Tuesday, 26 July 2011

Life Is Precious

I've been away from the blogging scene for a while,busyness and laziness. eventually I'll get blogger set up on my Blackberry, then I won't be able to use the "never turn my laptop on" excuse.


But actually, this blog post is really hard to write...
Last week, my first week since moving back to London, was pretty up and down. 
It started on Monday with the funeral for a very close family friend who sadly lost her battle to cancer. The service was incredibly fitting to Sue and the poem, "Miss me but let me Go" was read, truly summarising Sue's feelings about the attitudes of those she left behind.


Unfortunately the week was followed with some tragic news about another friend and the limited amount of time they had left on this earth. Closely followed by the news of Amy Winehouse's early death and of course, the Norway shootings.


Obviously, only two of these events directly affect me, in that I know and grieve for those people. But i'm not entirely sure it matters. Naturally, if you have any sense of compassion, cancer killing a mother/wife/aunt/godmother/friend, the death of a 27 year old troubled and talented individual and the death of nearly 100 young people at the hands of one person, is tragic. 


But it got me thinking, anyone who knows me, will know that I am generally, a positive person. I haven't always been dealt the best hand, who is? and I do really battle with depression. But, generally, I can be optimistic  Except recently, I've been in a bit of a funk... for various reasons: a change of routine, a change of living, loneliness, other factors! But basically, I've been moping. Trust me on that one, or read my twitter!


Until, Saturday. When suddenly, it seemed illogical. I always laughed at the expression "life is short", it's obviously the longest thing we will do on this earth. So, it's not short to us personally, but... life is precious and life is fragile. That's an unfortunate fact.
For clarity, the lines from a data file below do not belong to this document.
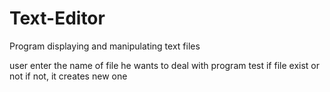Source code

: # Text-Editor
Program displaying and manipulating text files


user enter the name of file he wants to deal with
program test if file exist or not
if not, it creates new one
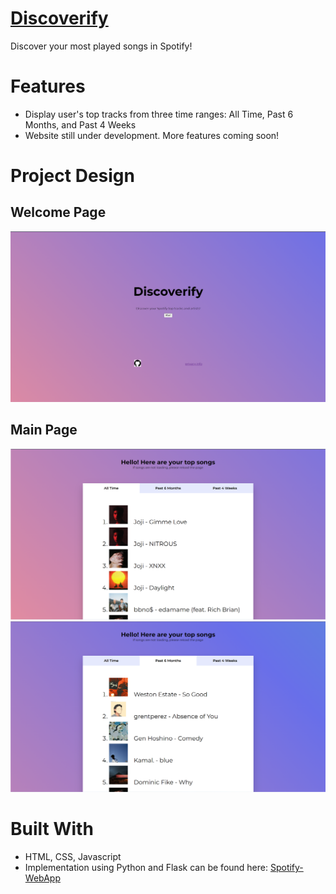 # [Discoverify](https://final-project-nicolas.pages.dev/)
Discover your most played songs in Spotify!

# Features
- Display user's top tracks from three time ranges: All Time, Past 6 Months, and Past 4 Weeks
- Website still under development. More features coming soon!

# Project Design
## Welcome Page
![Welcome page](images/welcome-page.png)
## Main Page
![Main page 2](images/main-page-tab1.png)
![Main page 2](images/main-page-tab2.png)

# Built With
- HTML, CSS, Javascript
- Implementation using Python and Flask can be found here: [Spotify-WebApp](https://github.com/NickAhn/Spotify-WebApp)
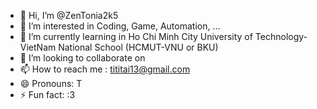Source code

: - 👋 Hi, I’m @ZenTonia2k5
- 👀 I’m interested in Coding, Game, Automation, ...
- 🌱 I’m currently learning in Ho Chi Minh City University of Technology- VietNam National School (HCMUT-VNU or BKU)
- 💞️ I’m looking to collaborate on
- 📫 How to reach me : tititai13@gmail.com
- 😄 Pronouns: T
- ⚡ Fun fact: :3

<!---
ZenTonia2k5/ZenTonia2k5 is a ✨ special ✨ repository because its `README.md` (this file) appears on your GitHub profile.
You can click the Preview link to take a look at your changes.
--->
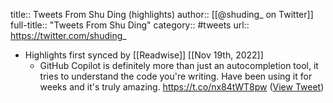 title:: Tweets From Shu Ding (highlights)
author:: [[@shuding_ on Twitter]]
full-title:: "Tweets From Shu Ding"
category:: #tweets
url:: https://twitter.com/shuding_

- Highlights first synced by [[Readwise]] [[Nov 19th, 2022]]
	- GitHub Copilot is definitely more than just an autocompletion tool, it tries to understand the code you're writing. Have been using it for weeks and it's truly amazing. https://t.co/nx84tWT8pw ([View Tweet](https://twitter.com/shuding_/status/1410664947089133569))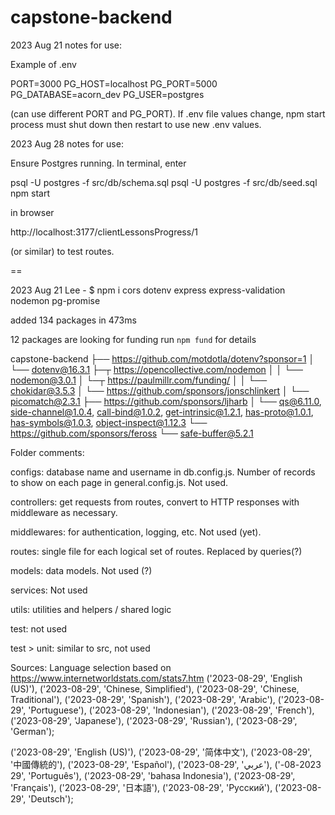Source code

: # capstone-backend

2023 Aug 21 notes for use:

Example of .env

PORT=3000
PG_HOST=localhost
PG_PORT=5000
PG_DATABASE=acorn_dev
PG_USER=postgres

(can use different PORT and PG_PORT).
If .env file values change, npm start process must shut down then restart to use new .env values.

2023 Aug 28 notes for use:

Ensure Postgres running.
In terminal, enter

psql -U postgres -f src/db/schema.sql
psql -U postgres -f src/db/seed.sql
npm start

in browser

http://localhost:3177/clientLessonsProgress/1

(or similar) to test routes.


==


2023 Aug 21 Lee -
$ npm i cors dotenv express express-validation nodemon pg-promise

added 134 packages in 473ms

12 packages are looking for funding
  run `npm fund` for details

capstone-backend
├── https://github.com/motdotla/dotenv?sponsor=1
│   └── dotenv@16.3.1
├─┬ https://opencollective.com/nodemon
│ │ └── nodemon@3.0.1
│ └─┬ https://paulmillr.com/funding/
│   │ └── chokidar@3.5.3
│   └── https://github.com/sponsors/jonschlinkert
│       └── picomatch@2.3.1
├── https://github.com/sponsors/ljharb
│   └── qs@6.11.0, side-channel@1.0.4, call-bind@1.0.2, get-intrinsic@1.2.1, has-proto@1.0.1, has-symbols@1.0.3, object-inspect@1.12.3
└── https://github.com/sponsors/feross
    └── safe-buffer@5.2.1

Folder comments:

configs:  database name and username in db.config.js.  Number of records to show on each page in general.config.js.  Not used.

controllers:  get requests from routes, convert to HTTP responses with middleware as necessary.

middlewares:  for authentication, logging, etc.  Not used (yet).

routes:  single file for each logical set of routes.  Replaced by queries(?)

models:  data models.  Not used (?)

services:  Not used

utils:  utilities and helpers / shared logic

test:  not used

test > unit:  similar to src, not used

Sources:
Language selection based on https://www.internetworldstats.com/stats7.htm
('2023-08-29', 'English (US)'),
('2023-08-29', 'Chinese, Simplified'),
('2023-08-29', 'Chinese, Traditional'),
('2023-08-29', 'Spanish'),
('2023-08-29', 'Arabic'),
('2023-08-29', 'Portuguese'),
('2023-08-29', 'Indonesian'),
('2023-08-29', 'French'),
('2023-08-29', 'Japanese'),
('2023-08-29', 'Russian'),
('2023-08-29', 'German');

('2023-08-29', 'English (US)'),
('2023-08-29', '简体中文'),
('2023-08-29', '中國傳統的'),
('2023-08-29', 'Español'),
('2023-08-29', 'عربي'),
('2023-08-29', 'Português'),
('2023-08-29', 'bahasa Indonesia'),
('2023-08-29', 'Français'),
('2023-08-29', '日本語'),
('2023-08-29', 'Русский'),
('2023-08-29', 'Deutsch');
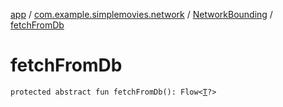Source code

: [app](../../index.md) / [com.example.simplemovies.network](../index.md) / [NetworkBounding](index.md) / [fetchFromDb](./fetch-from-db.md)

# fetchFromDb

`protected abstract fun fetchFromDb(): Flow<`[`T`](index.md#T)`?>`
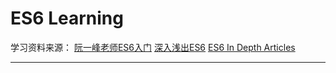 ES6 Learning 
============
学习资料来源：
[阮一峰老师ES6入门](http://es6.ruanyifeng.com/)
[深入浅出ES6](http://www.infoq.com/cn/es6-in-depth/)
[ES6 In Depth Articles](https://hacks.mozilla.org/category/es6-in-depth/)

---------------


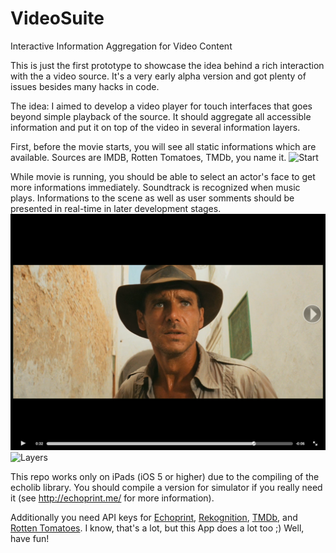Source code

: VideoSuite
==========

Interactive Information Aggregation for Video Content

This is just the first prototype to showcase the idea behind a rich interaction with the a video source. It's a very early alpha version and got plenty of issues besides many hacks in code.

The idea: I aimed to develop a video player for touch interfaces that goes beyond simple playback of the source. It should aggregate all accessible information and put it on top of the video in several information layers.

First, before the movie starts, you will see all static informations which are available. Sources are IMDB, Rotten Tomatoes, TMDb, you name it.
![Start](pheiniz.github.io/VideoSuite/init.png)

While movie is running, you should be able to select an actor's face to get more informations immediately. Soundtrack is recognized when music plays. Informations to the scene as well as user somments should be presented in real-time in later development stages.
![Plain](https://github.com/pheiniz/VideoSuite/blob/gh-pages/clean.png) ![Layers](pheiniz.github.com/VideoSuite/gh-pages/layer.png)

This repo works only on iPads (iOS 5 or higher) due to the compiling of the echolib library. You should compile a version for simulator if you really need it (see http://echoprint.me/ for more information).

Additionally you need API keys for [Echoprint](http://echoprint.me/), [Rekognition](http://rekognition.com/), [TMDb](http://www.themoviedb.org/documentation/api), and [Rotten Tomatoes](http://developer.rottentomatoes.com/). I know, that's a lot, but this App does a lot too ;)
Well, have fun!
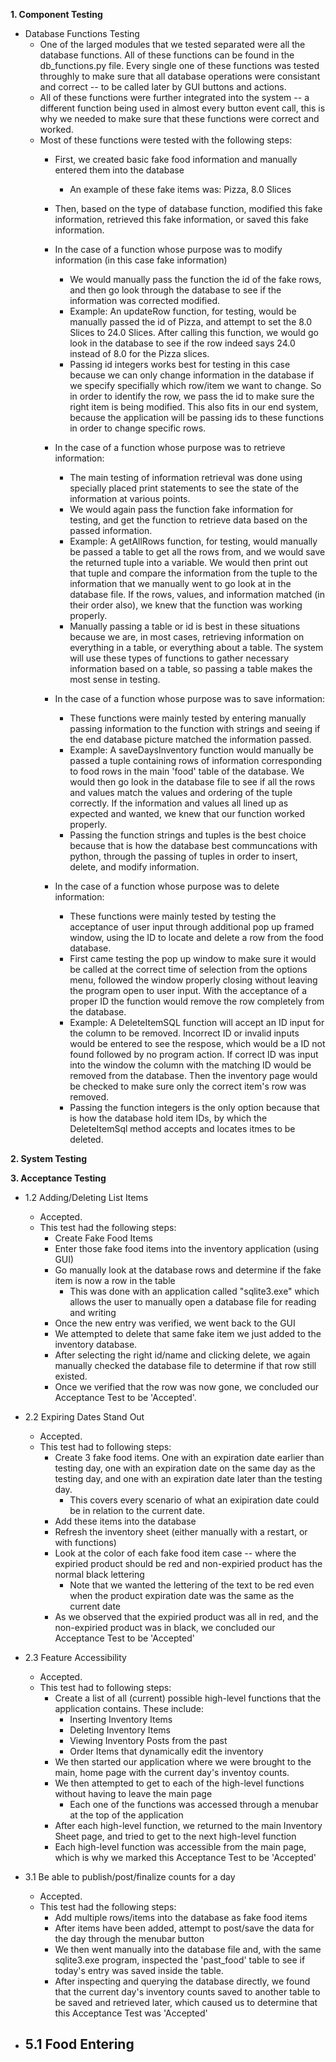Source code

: <strong> 1. Component Testing </strong>

  - Database Functions Testing
    - One of the larged modules that we tested separated were all the database functions. All of these functions can be found in the db_functions.py file. Every single one of these functions was tested throughly to make sure that all database operations were consistant and correct -- to be called later by GUI buttons and actions.
    - All of these functions were further integrated into the system -- a different function being used in almost every button event call, this is why we needed to make sure that these functions were correct and worked.
    - Most of these functions were tested with the following steps:
      - First, we created basic fake food information and manually entered them into the database
        - An example of these fake items was: Pizza, 8.0 Slices
      - Then, based on the type of database function, modified this fake information, retrieved this fake information, or saved this fake information.
      - In the case of a function whose purpose was to modify information (in this case fake information)
        - We would manually pass the function the id of the fake rows, and then go look through the database to see if the information was corrected modified.
        - Example: An updateRow function, for testing, would be manually passed the id of Pizza, and attempt to set the 8.0 Slices to 24.0 Slices. After calling this function, we would go look in the database to see if the row indeed says 24.0 instead of 8.0 for the Pizza slices.
        - Passing id integers works best for testing in this case because we can only change information in the database if we specify specifially which row/item we want to change. So in order to identify the row, we pass the id to make sure the right item is being modified. This also fits in our end system, because the application will be passing ids to these functions in order to change specific rows.

      - In the case of a function whose purpose was to retrieve information:
        - The main testing of information retrieval was done using specially placed print statements to see the state of the information at various points.
        - We would again pass the function fake information for testing, and get the function to retrieve data based on the passed information.
        - Example: A getAllRows function, for testing, would manually be passed a table to get all the rows from, and we would save the returned tuple into a variable. We would then print out that tuple and compare the information from the tuple to the information that we manually went to go look at in the database file. If the rows, values, and information matched (in their order also), we knew that the function was working properly.
        - Manually passing a table or id is best in these situations because we are, in most cases, retrieving information on everything in a table, or everything about a table. The system will use these types of functions to gather necessary information based on a table, so passing a table makes the most sense in testing.

      - In the case of a function whose purpose was to save information:
        - These functions were mainly tested by entering manually passing information to the function with strings and seeing if the end database picture matched the information passed.
        - Example: A saveDaysInventory function would manually be passed a tuple containing rows of information corresponding to food rows in the main 'food' table of the database. We would then go look in the database file to see if all the rows and values match the values and ordering of the tuple correctly. If the information and values all lined up as expected and wanted, we knew that our function worked properly.
        - Passing the function strings and tuples is the best choice because that is how the database best communcations with python, through the passing of tuples in order to insert, delete, and modify information.
       - In the case of a function whose purpose was to delete information:
         - These functions were mainly tested by testing the acceptance of user input through additional pop up framed window, using the ID to locate and delete a row from the food database.
         - First came testing the pop up window to make sure it would be called at the correct time of selection from the options menu, followed the window properly closing without leaving the program open to user input. With the acceptance of a proper ID the function would remove the row completely from the database.
         - Example: A DeleteItemSQL function will accept an ID input for the column to be removed. Incorrect ID or invalid inputs would be entered to see the respose, which would be a  ID not found followed by no program action. If correct ID was input into the window the column with the matching ID would be removed from the database. Then the inventory page would be checked to make sure only the correct item's row was removed. 
         - Passing the function integers is the only option because that is how the database hold item IDs, by which the DeleteItemSql method accepts and locates itmes to be deleted.


<strong> 2. System Testing </strong>

<strong> 3. Acceptance Testing </strong>

  - 1.2 Adding/Deleting List Items
    - Accepted.
    - This test had the following steps:
       - Create Fake Food Items
       - Enter those fake food items into the inventory application (using GUI)
       - Go manually look at the database rows and determine if the fake item is now a row in the table
         - This was done with an application called "sqlite3.exe" which allows the user to manually open a database file for reading and writing
       - Once the new entry was verified, we went back to the GUI
       - We attempted to delete that same fake item we just added to the inventory database.
       - After selecting the right id/name and clicking delete, we again manually checked the database file to determine if that row still existed.
       - Once we verified that the row was now gone, we concluded our Acceptance Test to be 'Accepted'.

  - 2.2 Expiring Dates Stand Out
    - Accepted.
    - This test had to following steps:
      - Create 3 fake food items. One with an expiration date earlier than testing day, one with an expiration date on the same day as the testing day, and one with an expiration date later than the testing day.
        - This covers every scenario of what an exipiration date could be in relation to the current date.
      - Add these items into the database
      - Refresh the inventory sheet (either manually with a restart, or with functions)
      - Look at the color of each fake food item case -- where the expiried product should be red and non-expiried product has the normal black lettering
        - Note that we wanted the lettering of the text to be red even when the product expiration date was the same as the current date
      - As we observed that the expiried product was all in red, and the non-expiried product was in black, we concluded our Acceptance Test to be 'Accepted'

  - 2.3 Feature Accessibility
    - Accepted.
    - This test had to following steps:
      - Create a list of all (current) possible high-level functions that the application contains. These include:
        - Inserting Inventory Items
        - Deleting Inventory Items
        - Viewing Inventory Posts from the past
        - Order Items that dynamically edit the inventory
      - We then started our application where we were brought to the main, home page with the current day's inventoy counts.
      - We then attempted to get to each of the high-level functions without having to leave the main page
        - Each one of the functions was accessed through a menubar at the top of the application
      - After each high-level function, we returned to the main Inventory Sheet page, and tried to get to the next high-level function
      - Each high-level function was accessible from the main page, which is why we marked this Acceptance Test to be 'Accepted'

  - 3.1 Be able to publish/post/finalize counts for a day
    -  Accepted.
    - This test had the following steps:
      - Add multiple rows/items into the database as fake food items
      - After items have been added, attempt to post/save the data for the day through the menubar button
      - We then went manually into the database file and, with the same sqlite3.exe program, inspected the 'past_food' table to see if today's entry was saved inside the table.
      - After inspecting and querying the database directly, we found that the current day's inventory counts saved to another table to be saved and retrieved later, which caused us to determine that this Acceptance Test was 'Accepted'

  - 5.1 Food Entering
    -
So, why am I moping in a funk, crying over stuff that doesn't matter, wasting opportunities and getting angry at all the wrong people. When in reality, I don't know how many days I've got left.


I know this is said a thousand times, and I never really took it seriously:


But... It's time to dance like noones watching, sing like noones listening, love like I've never been hurt, forgive, laugh loudly, flirt outrageously, make mistakes but not regrets, hug tightly and kiss often.


I'm not being naive, I fully expect tears, disappointments, whatever else. But it's time to start letting go.
Making the most of stuff, walking on the beach on my own. because I can, and therefore I'll make the most of it.


I'm sorry this isn't the most poetic, inspirational blog, worthy of Martin Luther King or Churchill. But I hope you'll get my drift.


It's time to start afresh. and make the most of each and every breathe.


Who's with me?

1 comment:

  1. Beautiful. I'm going through those same set of emotions right now. You begin to realise how precious our time is and how much having fun is important.